The Supreme Administrative Court's presidency, which will last from June 27, 2023, to May 28, 2025, is set to orchestrate a series of six seminars, two of which will take place in Finland. This rotating presidency will involve the collaboration of the highest administrative courts in Croatia, France, and the Netherlands, each hosting a seminar during the term.

ACA-Europe's primary focus is on the analysis and promotion of awareness regarding the implementation of European Union law. As part of its mandate, ACA-Europe ensures the uniform application of EU law across the territory of the European Union, thereby playing a vital role in upholding the rule of law in Europe.

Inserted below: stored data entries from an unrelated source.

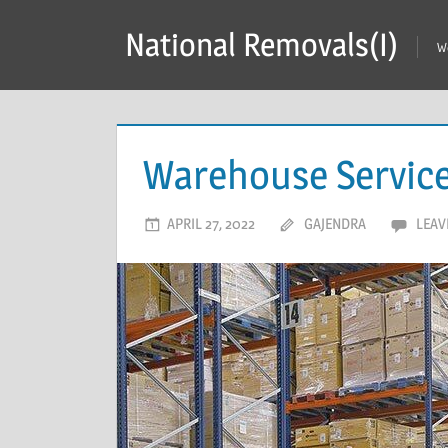
Skip
National Removals(I)
to
W
content
Warehouse Service 
APRIL 27, 2022
GAJENDRA
LEAV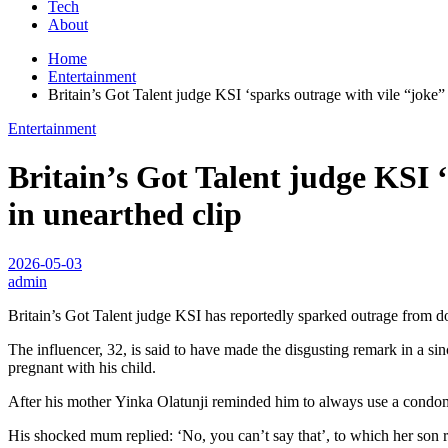
Tech
About
Home
Entertainment
Britain’s Got Talent judge KSI ‘sparks outrage with vile “joke”
Entertainment
Britain’s Got Talent judge KSI 
in unearthed clip
2026-05-03
admin
Britain’s Got Talent judge KSI has reportedly sparked outrage from d
The influencer, 32, is said to have made the disgusting remark in a s
pregnant with his child.
After his mother Yinka Olatunji reminded him to always use a condom,
His shocked mum replied: ‘No, you can’t say that’, to which her son re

During the past Italian Presidency, the focus was on comparing the activities of the highest national administrative courts. However, under Finland's Presidency, the focus will shift to the dialogue between the Supreme Administrative Courts and the Court of Justice of the European Union (CJEU), as well as the national effects of the judgments of the European Court of Human Rights (ECtHR). According to Kari Kuusiniemi, President of the Supreme Administrative Court, the viewpoint is moving from a horizontal to a vertical perspective.

One of the main themes during the Presidency will be the analysis of national court rulings in relation to the case-law of the CJEU and the ECtHR. The Presidency will emphasize the importance of preliminary ruling procedures before national courts, such as the consideration of a reference for a preliminary ruling and the enforcement of a ruling.

In addition to analyzing the relationship between national courts and supranational law, the Presidency will examine the national constitution's impact on each country's supreme court's decisions. The goal is to assess whether the Constitution has the same interpretative effect as EU directives.

Founded in 2001, ACA-Europe includes supreme courts from 34 European countries, the United Kingdom, Norway, and Switzerland as guests, and Albania, Montenegro, Serbia, and Turkey as observers in administrative justice matters. The Association promotes understanding of EU law and the functioning of other administrative courts in Europe within their jurisdiction. Its activities involve organizing seminars, conducting research on case-law, maintaining a public database of member court decisions related to EU law, and facilitating the exchange of judges. The Association's secretariat is located in Brussels, Belgium.

With the beginning of the Finnish-Swedish presidency, there is great anticipation for the series of seminars that will take place across various European cities over the next two years. The first seminar, hosted by the Swedish Supreme Administrative Court in Stockholm from October 9 to 10, will focus on how the national administrative courts deal with the preliminary rulings system of the European Court of Justice.

The Finnish-Swedish presidency is expected to bring a new dynamic to ACA-Europe's operations, promoting greater understanding of the EU law, enhancing collaboration between national supreme administrative courts, and upholding the European rule of law.